SOUTH KINGSTOWN – A $226,942 grant is aiding research being conducted by Gretchen Macht, a University of Rhode Island assistant professor of mechanical, industrial and systems engineering, and students to alleviate delays in the state’s voting system.
“Every election is unique, making it difficult to plan for the next one,” Macht said, in a statement. “There are many factors to consider, such as the growth in population, challenges in security, the limited space at some precincts and the possibility that a scanner could jam.”
The project, entitled RI VOTES, which stands for Rhode Island Voter Operations and Election Systems, aims to streamline the Rhode Island voting process by eliminating long delays at local polling stations. Targeted locations – where two-hour wait times were reported – include East Providence, Jamestown, Pawtucket, Providence and Warren.
Per the Presidential Commission on Elections Administration, voters should not have to wait more than 30 minutes to cast their ballots.
Secretary of State Nellie M. Gorbea convened a task force in February 2017 to investigate the cause of the delays and reached out to URI’s College of Engineering for help finding a solution.

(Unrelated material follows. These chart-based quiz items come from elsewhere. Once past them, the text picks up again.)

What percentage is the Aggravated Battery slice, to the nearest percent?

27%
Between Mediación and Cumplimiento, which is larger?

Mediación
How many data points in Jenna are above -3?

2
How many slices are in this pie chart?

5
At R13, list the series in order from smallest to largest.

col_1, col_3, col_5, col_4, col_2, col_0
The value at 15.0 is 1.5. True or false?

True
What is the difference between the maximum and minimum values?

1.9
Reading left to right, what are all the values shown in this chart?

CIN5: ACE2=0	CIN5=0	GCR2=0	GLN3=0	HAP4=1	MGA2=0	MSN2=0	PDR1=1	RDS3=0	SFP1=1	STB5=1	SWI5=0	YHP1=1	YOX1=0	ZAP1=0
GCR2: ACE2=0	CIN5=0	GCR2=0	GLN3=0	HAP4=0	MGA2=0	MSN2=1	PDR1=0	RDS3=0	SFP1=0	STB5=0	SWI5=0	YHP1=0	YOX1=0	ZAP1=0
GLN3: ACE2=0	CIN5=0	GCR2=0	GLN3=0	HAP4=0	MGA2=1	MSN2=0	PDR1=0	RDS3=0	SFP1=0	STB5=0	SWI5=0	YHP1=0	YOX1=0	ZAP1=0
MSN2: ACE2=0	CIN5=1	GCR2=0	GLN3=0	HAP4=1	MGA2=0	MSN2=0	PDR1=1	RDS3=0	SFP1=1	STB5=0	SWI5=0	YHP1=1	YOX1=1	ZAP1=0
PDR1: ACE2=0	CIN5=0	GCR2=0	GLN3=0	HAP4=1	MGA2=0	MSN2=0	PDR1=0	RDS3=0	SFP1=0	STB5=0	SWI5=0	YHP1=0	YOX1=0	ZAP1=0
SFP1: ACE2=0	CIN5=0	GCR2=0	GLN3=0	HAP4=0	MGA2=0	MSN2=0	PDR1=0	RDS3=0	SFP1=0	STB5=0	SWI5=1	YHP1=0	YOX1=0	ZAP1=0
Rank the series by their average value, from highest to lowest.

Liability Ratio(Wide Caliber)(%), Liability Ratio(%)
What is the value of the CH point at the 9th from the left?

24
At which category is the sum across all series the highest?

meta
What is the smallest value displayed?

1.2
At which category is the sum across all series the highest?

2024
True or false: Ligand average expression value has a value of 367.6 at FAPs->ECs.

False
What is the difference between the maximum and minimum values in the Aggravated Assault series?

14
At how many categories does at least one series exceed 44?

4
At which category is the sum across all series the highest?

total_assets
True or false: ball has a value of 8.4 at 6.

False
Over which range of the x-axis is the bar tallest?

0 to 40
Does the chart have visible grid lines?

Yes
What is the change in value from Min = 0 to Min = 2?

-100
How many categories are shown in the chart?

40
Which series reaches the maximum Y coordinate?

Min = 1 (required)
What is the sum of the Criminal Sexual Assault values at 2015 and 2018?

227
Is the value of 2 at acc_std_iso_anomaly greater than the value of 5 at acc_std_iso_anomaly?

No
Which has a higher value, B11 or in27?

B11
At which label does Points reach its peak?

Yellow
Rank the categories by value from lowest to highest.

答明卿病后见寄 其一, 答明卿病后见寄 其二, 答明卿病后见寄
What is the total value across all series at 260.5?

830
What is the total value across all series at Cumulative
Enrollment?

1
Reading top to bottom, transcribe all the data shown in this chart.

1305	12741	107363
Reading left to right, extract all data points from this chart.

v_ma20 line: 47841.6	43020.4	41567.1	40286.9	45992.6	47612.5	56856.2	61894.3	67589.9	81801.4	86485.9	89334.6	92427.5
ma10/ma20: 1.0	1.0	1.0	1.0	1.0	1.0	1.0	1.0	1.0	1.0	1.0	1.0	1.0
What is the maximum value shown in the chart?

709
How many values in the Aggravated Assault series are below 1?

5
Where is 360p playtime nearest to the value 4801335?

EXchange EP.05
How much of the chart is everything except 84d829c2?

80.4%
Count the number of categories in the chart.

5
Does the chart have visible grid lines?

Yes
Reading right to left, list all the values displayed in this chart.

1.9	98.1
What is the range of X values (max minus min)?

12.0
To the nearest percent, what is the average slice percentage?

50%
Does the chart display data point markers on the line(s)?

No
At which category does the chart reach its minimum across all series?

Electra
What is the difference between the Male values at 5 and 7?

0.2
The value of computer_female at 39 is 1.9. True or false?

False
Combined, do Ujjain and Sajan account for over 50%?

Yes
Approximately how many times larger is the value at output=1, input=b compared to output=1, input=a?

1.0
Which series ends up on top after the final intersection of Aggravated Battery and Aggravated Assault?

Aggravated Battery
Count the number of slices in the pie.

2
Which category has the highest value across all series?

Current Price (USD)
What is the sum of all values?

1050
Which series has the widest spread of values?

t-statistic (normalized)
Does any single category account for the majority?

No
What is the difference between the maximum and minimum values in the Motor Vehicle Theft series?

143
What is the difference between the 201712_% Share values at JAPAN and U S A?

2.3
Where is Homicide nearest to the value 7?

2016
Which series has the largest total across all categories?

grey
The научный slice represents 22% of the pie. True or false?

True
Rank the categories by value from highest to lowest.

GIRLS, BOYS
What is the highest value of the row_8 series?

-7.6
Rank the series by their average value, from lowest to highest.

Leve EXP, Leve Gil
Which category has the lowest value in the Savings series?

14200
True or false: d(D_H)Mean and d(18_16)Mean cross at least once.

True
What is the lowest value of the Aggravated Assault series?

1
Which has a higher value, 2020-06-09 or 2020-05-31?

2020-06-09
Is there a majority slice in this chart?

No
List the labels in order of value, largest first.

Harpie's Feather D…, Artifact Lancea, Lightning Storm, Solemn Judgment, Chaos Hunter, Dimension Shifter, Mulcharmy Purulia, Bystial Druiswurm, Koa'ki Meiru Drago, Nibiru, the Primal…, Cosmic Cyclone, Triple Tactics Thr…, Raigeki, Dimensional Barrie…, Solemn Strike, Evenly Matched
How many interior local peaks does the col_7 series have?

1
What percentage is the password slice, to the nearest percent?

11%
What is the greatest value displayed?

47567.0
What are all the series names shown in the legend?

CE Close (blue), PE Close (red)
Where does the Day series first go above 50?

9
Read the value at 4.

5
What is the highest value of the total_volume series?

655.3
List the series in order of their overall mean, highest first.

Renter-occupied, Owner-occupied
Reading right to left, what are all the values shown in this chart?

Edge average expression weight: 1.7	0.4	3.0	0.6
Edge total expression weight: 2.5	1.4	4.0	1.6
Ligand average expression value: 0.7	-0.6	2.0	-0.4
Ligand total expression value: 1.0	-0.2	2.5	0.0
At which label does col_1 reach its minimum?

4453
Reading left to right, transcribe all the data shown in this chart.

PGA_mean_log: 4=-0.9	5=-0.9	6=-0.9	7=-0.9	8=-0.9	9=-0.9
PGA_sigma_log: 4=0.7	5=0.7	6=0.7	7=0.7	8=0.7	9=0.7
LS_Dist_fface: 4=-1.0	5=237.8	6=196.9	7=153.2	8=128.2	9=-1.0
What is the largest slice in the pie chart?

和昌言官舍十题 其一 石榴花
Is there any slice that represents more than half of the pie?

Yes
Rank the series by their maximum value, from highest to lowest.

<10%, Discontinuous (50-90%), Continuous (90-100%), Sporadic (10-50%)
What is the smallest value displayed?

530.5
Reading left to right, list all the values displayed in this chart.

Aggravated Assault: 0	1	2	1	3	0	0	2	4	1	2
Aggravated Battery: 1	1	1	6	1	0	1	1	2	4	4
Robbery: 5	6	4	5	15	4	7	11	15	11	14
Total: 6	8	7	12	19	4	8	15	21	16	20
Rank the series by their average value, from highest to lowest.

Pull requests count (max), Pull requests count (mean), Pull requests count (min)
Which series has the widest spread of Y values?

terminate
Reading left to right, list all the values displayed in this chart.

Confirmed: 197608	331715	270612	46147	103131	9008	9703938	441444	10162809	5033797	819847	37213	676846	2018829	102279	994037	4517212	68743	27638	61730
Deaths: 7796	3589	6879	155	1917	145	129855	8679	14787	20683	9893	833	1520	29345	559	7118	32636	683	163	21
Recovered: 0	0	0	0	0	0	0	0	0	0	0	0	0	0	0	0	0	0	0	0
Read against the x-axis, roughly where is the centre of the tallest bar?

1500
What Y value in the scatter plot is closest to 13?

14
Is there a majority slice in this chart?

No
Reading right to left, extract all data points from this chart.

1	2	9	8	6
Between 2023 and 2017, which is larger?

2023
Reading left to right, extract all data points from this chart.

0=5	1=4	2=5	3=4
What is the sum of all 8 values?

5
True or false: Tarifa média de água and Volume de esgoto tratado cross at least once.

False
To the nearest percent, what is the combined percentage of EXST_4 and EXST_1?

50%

Simulation software engineered by Simio LLC was donated to the project so Macht and the students could create digital 3D renderings of each polling station – those with delays and those without – to better understand the unique characteristics of each and what can be done to avoid future backups.
“By using voting data from the 2016 election precincts where everything ran smoothly, we are able to create a baseline trend and compare that to the locations where there were delays,” Macht said in prepared remarks.
RI VOTES’ grant was funded by the Rhode Island Board of Elections, the Secretary of State’s office, the URI College of Engineering, and a private foundation known as The Democracy Fund.
The project will conclude in June 2019.